Major industry advocacy groups voice concern over how data will be collected and analyzed.
The Defense Department has hired a contractor to conduct a study about credit union and bank access to military bases, according to three credit union trade groups.
And those groups—the Defense Credit Union Council, the Credit Union National Association and the National Association of Federally-Insured Credit Unions—want to make sure that the industry has input into the study.
What Are the Rules Regarding Credit Unions on Military Bases?
The battle between banks and credit unions over access to military bases is fought every year, as Congress considers the annual defense authorization bill. The House Armed Services Committee last year included language in its version of the annual defense authorization bill requesting the report.
Under current law, credit unions, but not banks, may have rent-free branches on military bases. Banks have long argued that they too should have that benefit. Credit union trade groups have fired back that they are non-profit, member-owned institutions and as such, they should be given that benefit.

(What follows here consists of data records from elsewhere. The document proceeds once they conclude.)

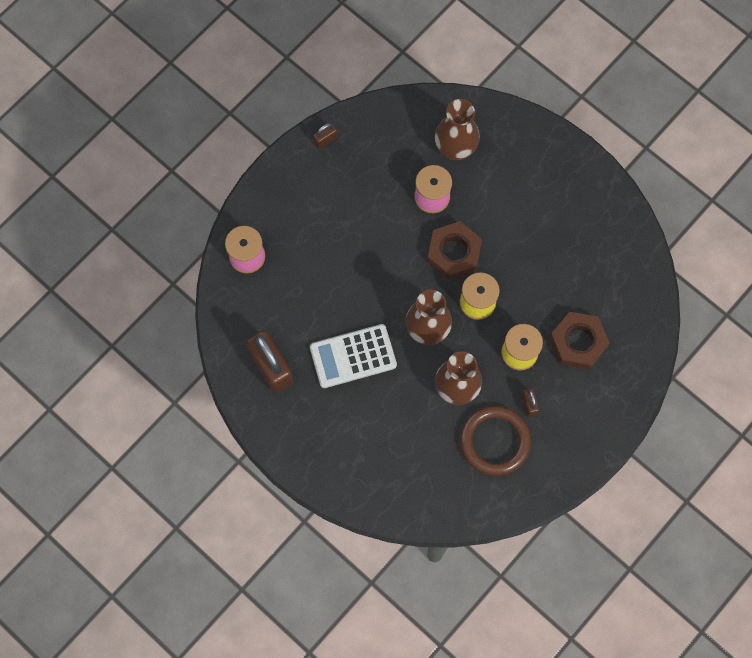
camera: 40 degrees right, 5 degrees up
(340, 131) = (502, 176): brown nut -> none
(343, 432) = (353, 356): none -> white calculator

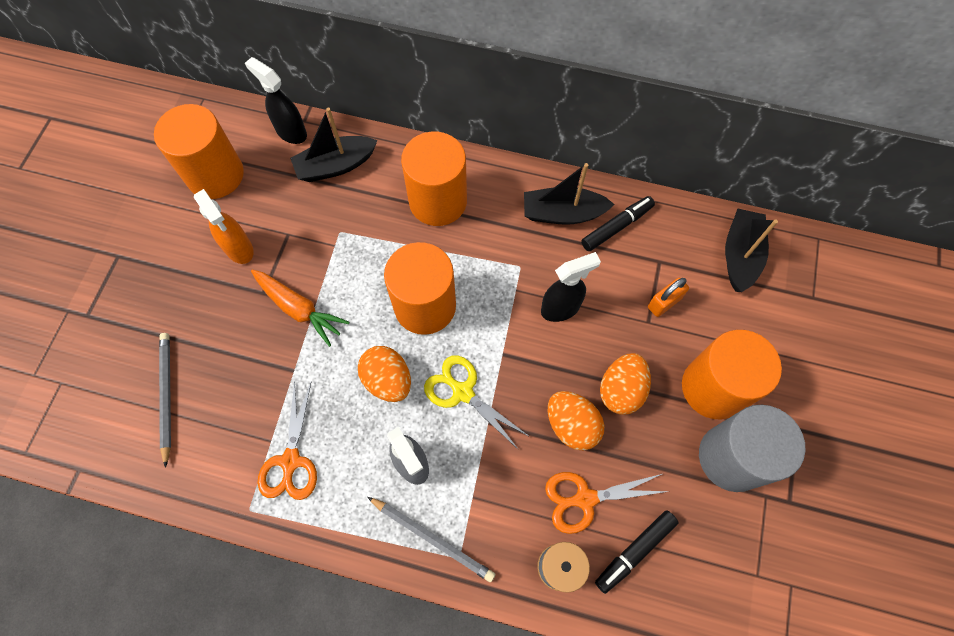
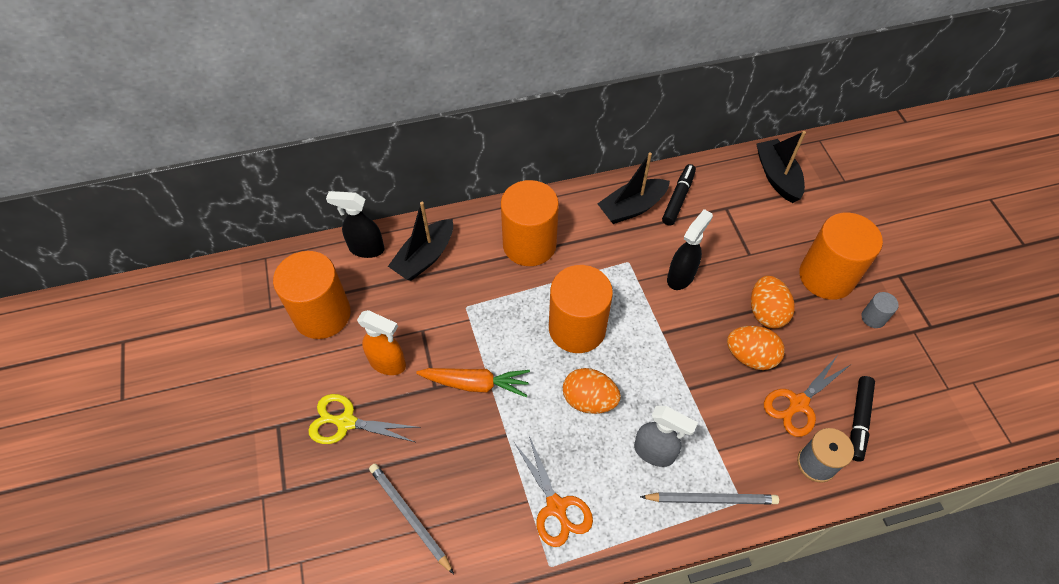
camera: 30 degrees left, 10 degrees down
(463, 392) = (654, 377): yellow scissors -> yellow scissors (346, 422)
(664, 303) = (750, 235): orange padlock -> none
(731, 457) = (873, 318): grey cylinder -> grey cylinder, size x0.42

Why Credit Unions are Uneasy About the Study
In a letter to Pentagon officials, the three groups wrote that little is known about the contractor’s work.

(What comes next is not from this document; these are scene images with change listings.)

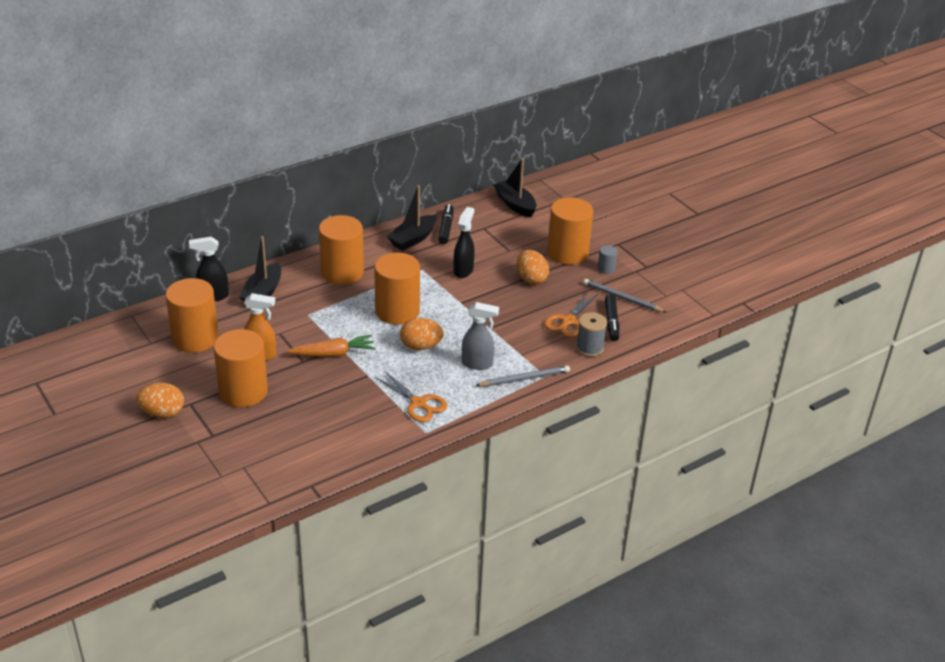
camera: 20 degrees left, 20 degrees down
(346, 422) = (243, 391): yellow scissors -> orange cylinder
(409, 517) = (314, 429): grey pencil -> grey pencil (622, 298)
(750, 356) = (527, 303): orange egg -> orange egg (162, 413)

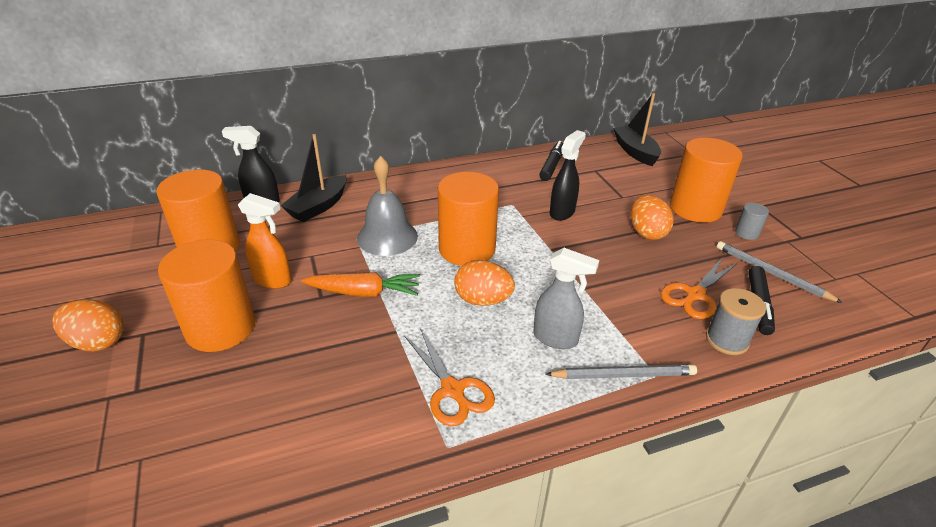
camera: 15 degrees right, 0 degrees up
(331, 310) = (387, 237): none -> grey bell
(342, 272) = (418, 196): orange cylinder -> none
(413, 239) = (511, 172): black boat -> none

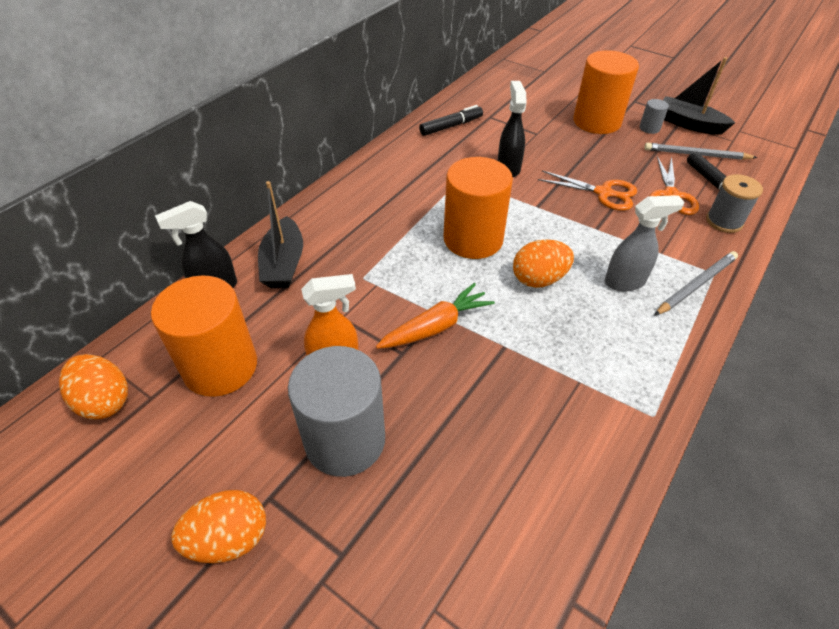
camera: 35 degrees left, 10 degrees up
(220, 328) = (345, 440): orange cylinder -> grey cylinder
(387, 237) = (390, 262): grey bell -> none
(452, 390) = (605, 369): orange scissors -> orange scissors (603, 193)
(552, 166) = (451, 126): black marker -> black marker turned 75 degrees clockwise
(635, 152) = (501, 86): black boat -> black boat (689, 124)
(646, 232) = (587, 158): orange egg -> orange egg (104, 401)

“To date, details surrounding the report have not been shared with any of the impacted financial institutions targeted in the study, nor have any credit unions or their associations been contacted to provide information for the study,” they wrote in the letter. They added they are particularly concerned that a report will be sent to Capitol Hill without their input, which, they said, could paint an inaccurate and incomplete picture.
The groups’ main concerns center around the nature of the questions, the sample size and where the data is being collected on the installation, as well as whether mobile or online banking alternatives are considered.